Wenn ich noch einmal 18 wäre, hätte ich mich doch für ein Studium entschieden. Die Biologie des Menschen hat mich schon immer interessiert. Anne übrigens auch, sie ist sogar im Bio-Leistungskurs. Für ein direktes Medizinstudium hätte es bei meinem Notendurchschnitt nicht ganz gereicht, genauso wie bei Anne jetzt auch. Also hätte ich erstmal eine Ausbildung zur Krankenschwester gemacht. Eine Freundin von mir ist so über diesen Umweg doch noch Psychologin geworden. Die hat jetzt eine Praxis für sich allein, ist glücklich und hat garantiert ein höheres Monatseinkommen als ich als Journalistin.
Eine Ärztin in der Familie zu haben, das wäre schon etwas Cooles.
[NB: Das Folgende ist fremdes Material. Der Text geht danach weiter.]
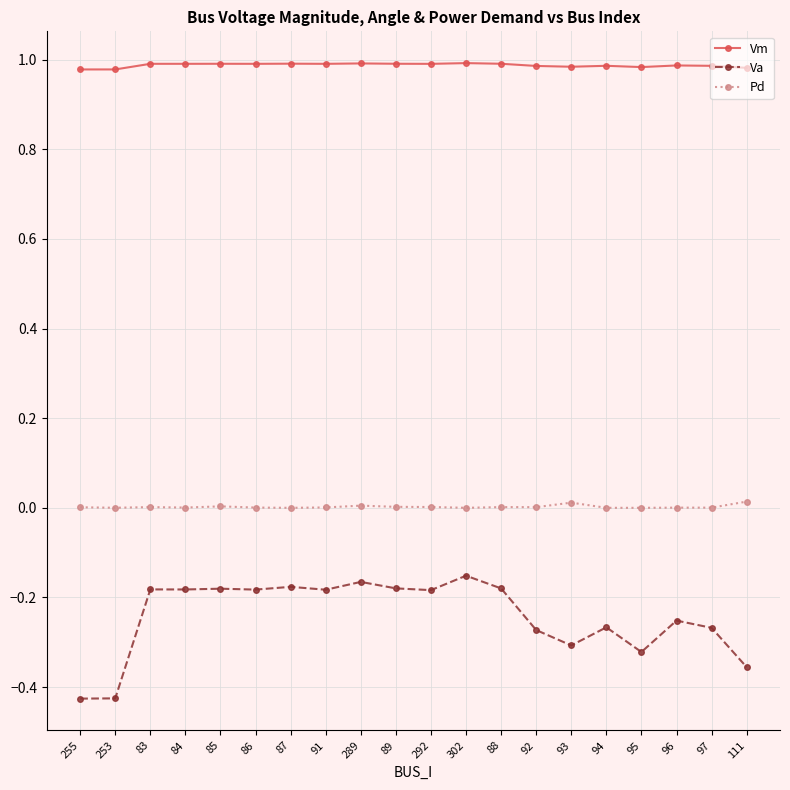

Is the value of Pd at 95 greater than the value of Vm at 289?

No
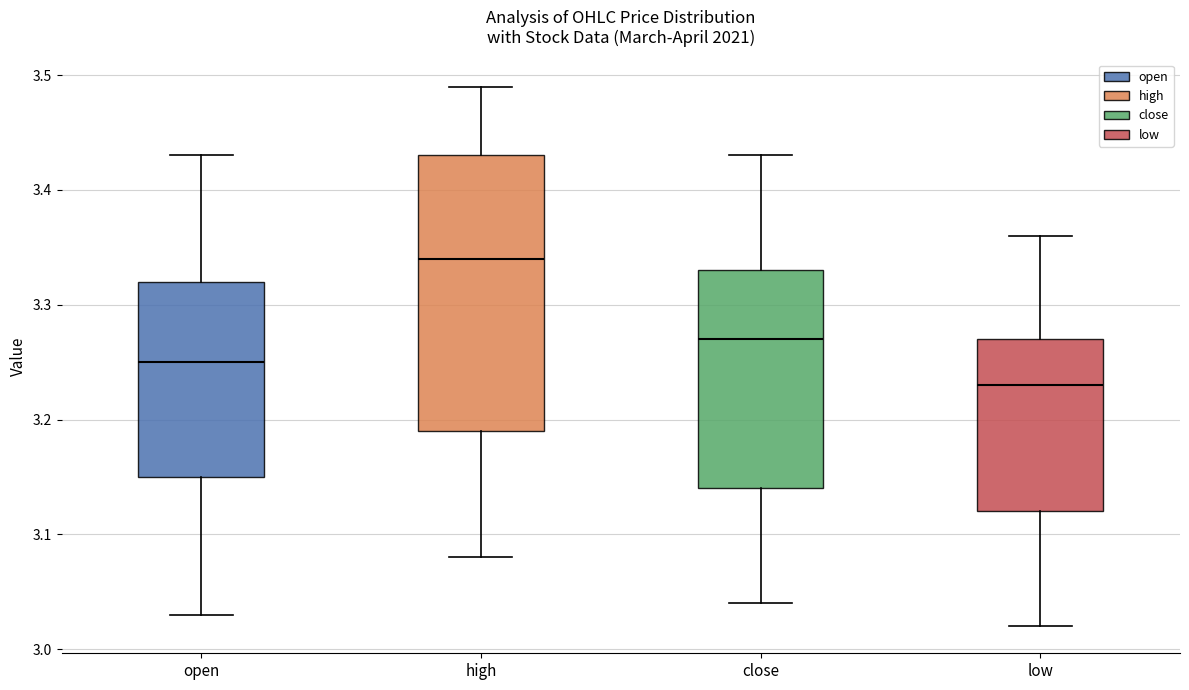

Reading left to right, read every box against the y-axis: the position of its median line, the range the box covers, and the ends of its whiskers. The values are not printed on the chart, so give them approximately, as read against the axis.

open: median 3.25, box 3.15 to 3.32, whiskers 3.03 to 3.43
high: median 3.34, box 3.19 to 3.43, whiskers 3.08 to 3.49
close: median 3.27, box 3.14 to 3.33, whiskers 3.04 to 3.43
low: median 3.23, box 3.12 to 3.27, whiskers 3.02 to 3.36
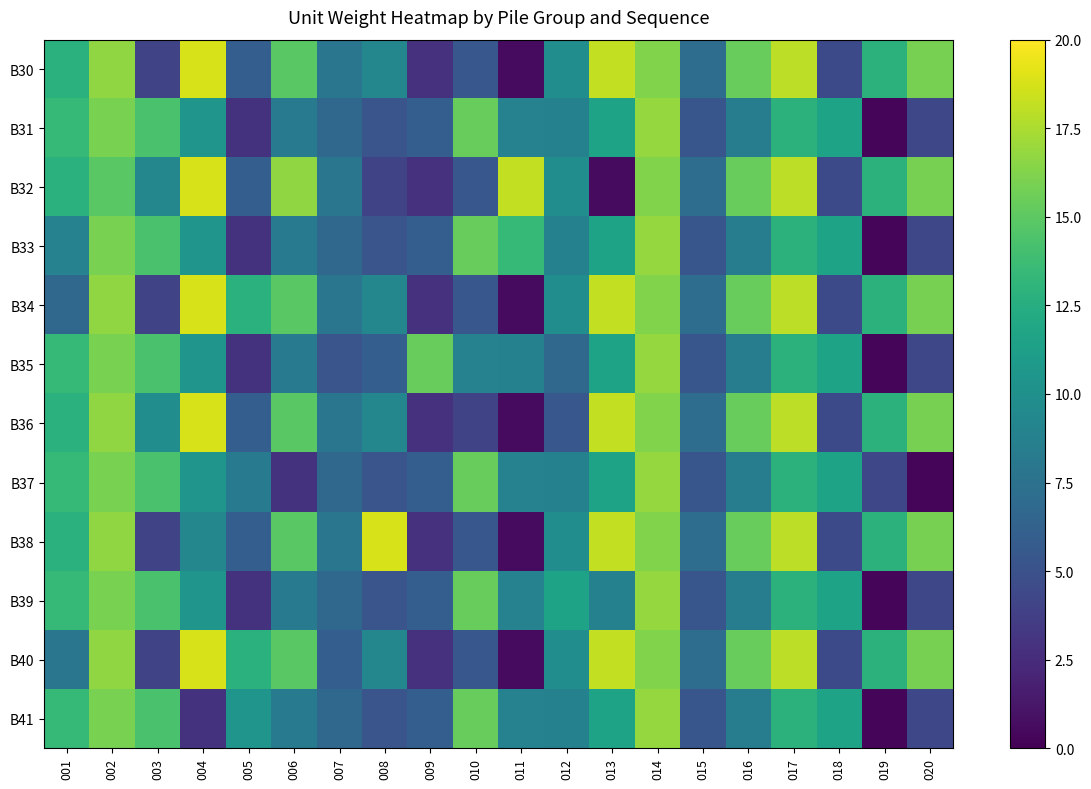

Which series changed the most between 014 and 020?

B37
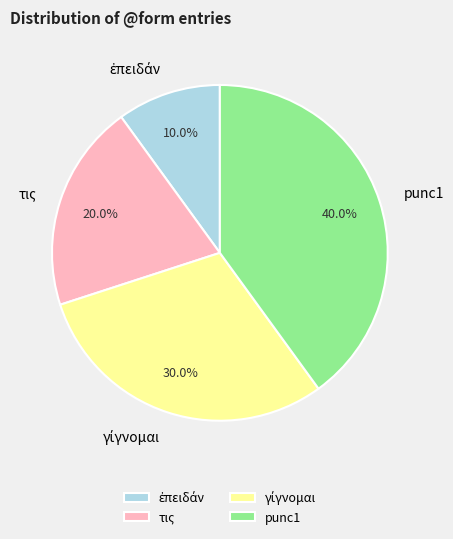

Does any single category account for the majority?

No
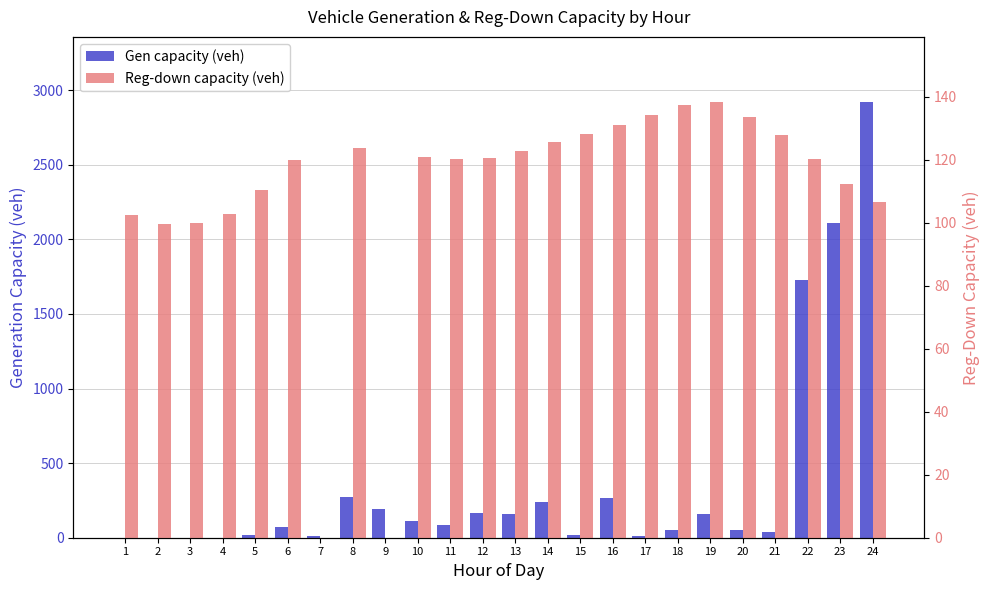

What is the spread (max minus min) of values at 3?

99.9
Außerdem liest man ja ständig vom Ärztemangel in Deutschland - da dürfte sich die Lernquälerei durchs Studium aber wohl ganz bestimmt lohnen. "Ärztin klingt schon nicht schlecht", stimmt Anne mir zu. "Aber als Krankenschwester muss man doch nur den ganzen Tag putzen, dafür bin ich doch nicht zwölf Jahre in die Schule gegangen." Nach dieser Aussage bleibt auch mir als Tante nur noch eins: Schulternzucken.
Die Autorin ist Chefredakteurin der Musik-Zeitschrift "Melodie und Rhythmus". Sie ist 26 Jahre alt.